Weil kein Mensch es mag, permanent auf seine Unzulänglichkeit hingewiesen zu werden - vor allem nicht vom Partner. Ich gehe davon aus, dass du auch in eurer Ehe so warst und ihn immer wieder darauf hingewiesen hast. Da geht jeder Mensch früher oder später in die Abwehrhaltung. Eine Lösung oder ein Kompromiss wird dann immer unwahrscheinlicher. Was willst du damit erreichen? Dass er seinen "Fehler" einsieht und es dann besser macht? Das funktioniert vielleicht bei Kindern aber nicht bei Partnern oder Erwachsenen auf Augenhöhe. Mir fällt auch deine permanente Abwertung seiner Person und vieler seiner Handlungen auf. Warum eigentlich? Er ist der Vater eurer Kinder, vergiss das nicht.
Zitat von Gretchen:Er kann ja nie für irgendwas etwas...Und diese Denkweise, ist in sich so geschlossen, die ist so stabil diese Art der Abwehr, da geht nix!
Sorry, aber wie ich oben schrieb: du hast deinen Anteil dazu beigetragen. Wenn du so in der Ehe warst, dann hat er meinen Respekt, es so lange ausgehalten zu haben. Mal ganz pragmatisch: was kann er für einen Stau? Klar, er kann ihn in seiner Planung einpuffern.... Aber wie lange? Wie sehr soll er seinen Tag verkürzen mit der Variablen "Stau"? Sowas passiert eben und ja, damit kannst du auch klarkommen.
Zitat von Gretchen:Es ist absolut sinnlos, überhaupt mit ihm über irgendwas zu sprechen,
Und wieder....
Zitat von Gretchen:Neulich sagte er:" Also schenken tue ich dir das Haus nicht"
Aha - aber in dem Moment wurde mir klar: Der hängt da nicht dran, so wie er an nichts in seinem Leben hängt außer an sich selbst bzw der Mutterbrust.
... Und weiter....
Er hat wirklich mein Mitgefühl, denn du (bewusst oder unbewusst) versuchst grade wirklich anstrengend und widerborstig zu sein.

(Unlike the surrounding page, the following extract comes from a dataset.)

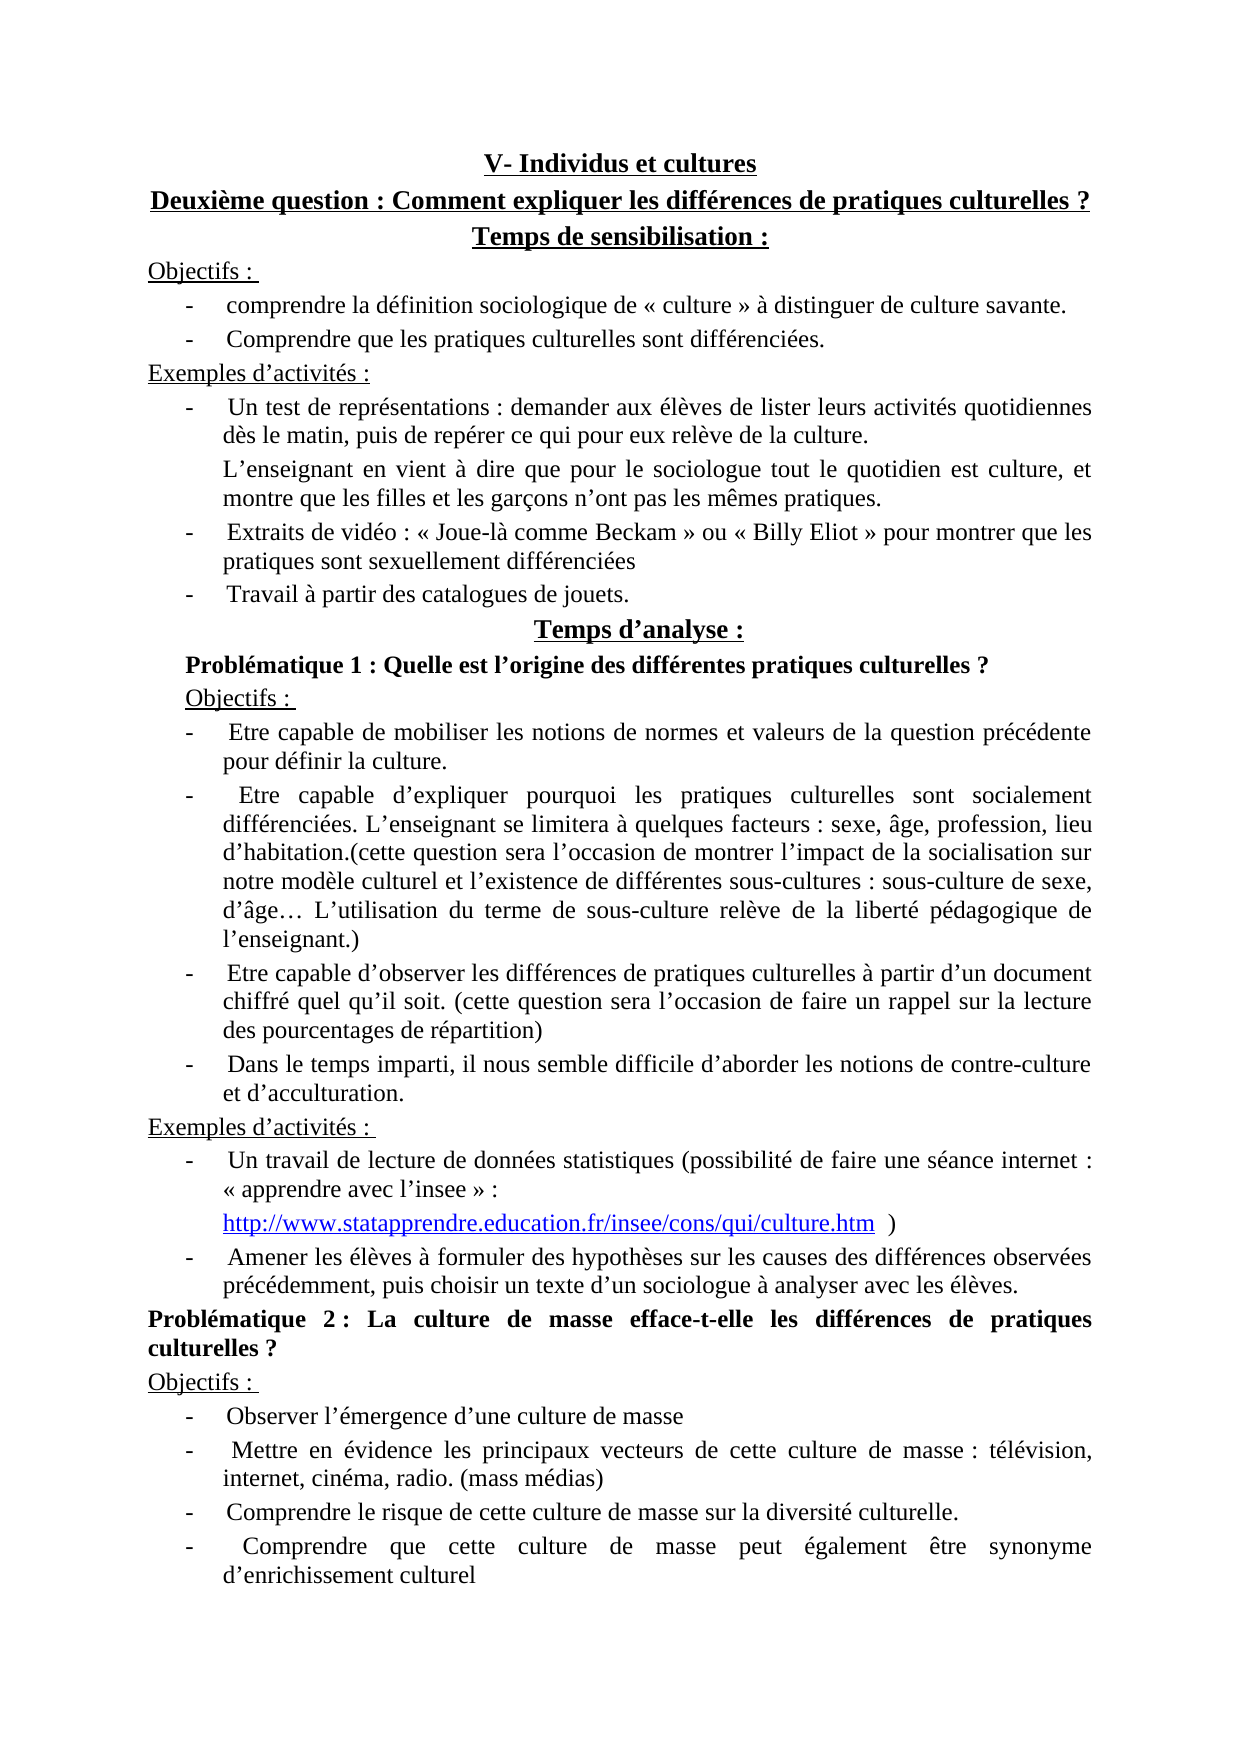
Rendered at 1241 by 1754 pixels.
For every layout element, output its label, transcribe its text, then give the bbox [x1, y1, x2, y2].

Du stellst dich und deine Bedürfnisse, deine Art der Kommunikation über ihn. Das ist das Fazit meiner Beobachtung/Überlegungen zu deiner Geschichte. So kann es keinen Kompromiss und ein Miteinander geben, den er ist einfach nur in der Abwehrhaltung, die du provozierst.
Du bist doch sonst sehr clever und rhetorisch gut unterwegs. Warum versuchst du die Augenhöhe nicht einfach mal herzustellen. Empathie, Reife, Kompromissbereitschaft - all das erwartest du von ihm. Jedoch bietest du nichts davon an.
Zitat von Gretchen:Das untote Thema kommt denke ich daher, dass er für mich gestorben ist. Der Mann der er mal war, den gibt es so nicht mehr.
Vermutlich war er nie so.
Das schwierige an einer Trennung ist ja, dass da auch ganz viel stirbt. Deshalb tut es ja so weh. Es stirbt ein Teil vom eigenen selbstkonzept und auch ein Teil der Zukunft
Ein tolles Beispiel übrigens für deine fehlende Selbstkritik. Ich kann förmlich spüren, wie sehr du im letzten Satz versuchst das Wort "ENTtäuschung" zu vermeiden. Denn das darin enthaltene Wort "Täuschung" ist mit Eigenverantwortung verbunden. All das weisst du sehr genau, wie ich vermute. Somit wäre Selbstkritik angesagt, die du aber nicht wirklich zulässt.
Darüber solltest du mal nachdenken: was tue ich mir selber an und was vermeide ich.
Beklagen, zynisch sein, traurig und auch mal depressiv sein kann jeder. Aber der Beginn einer Veränderung beginnt immer in einem selbst. Das sehe ich leider bei dir nicht.
Trotzdem alles Gute weiterhin. Ich werde fleissig weiter mitlesen.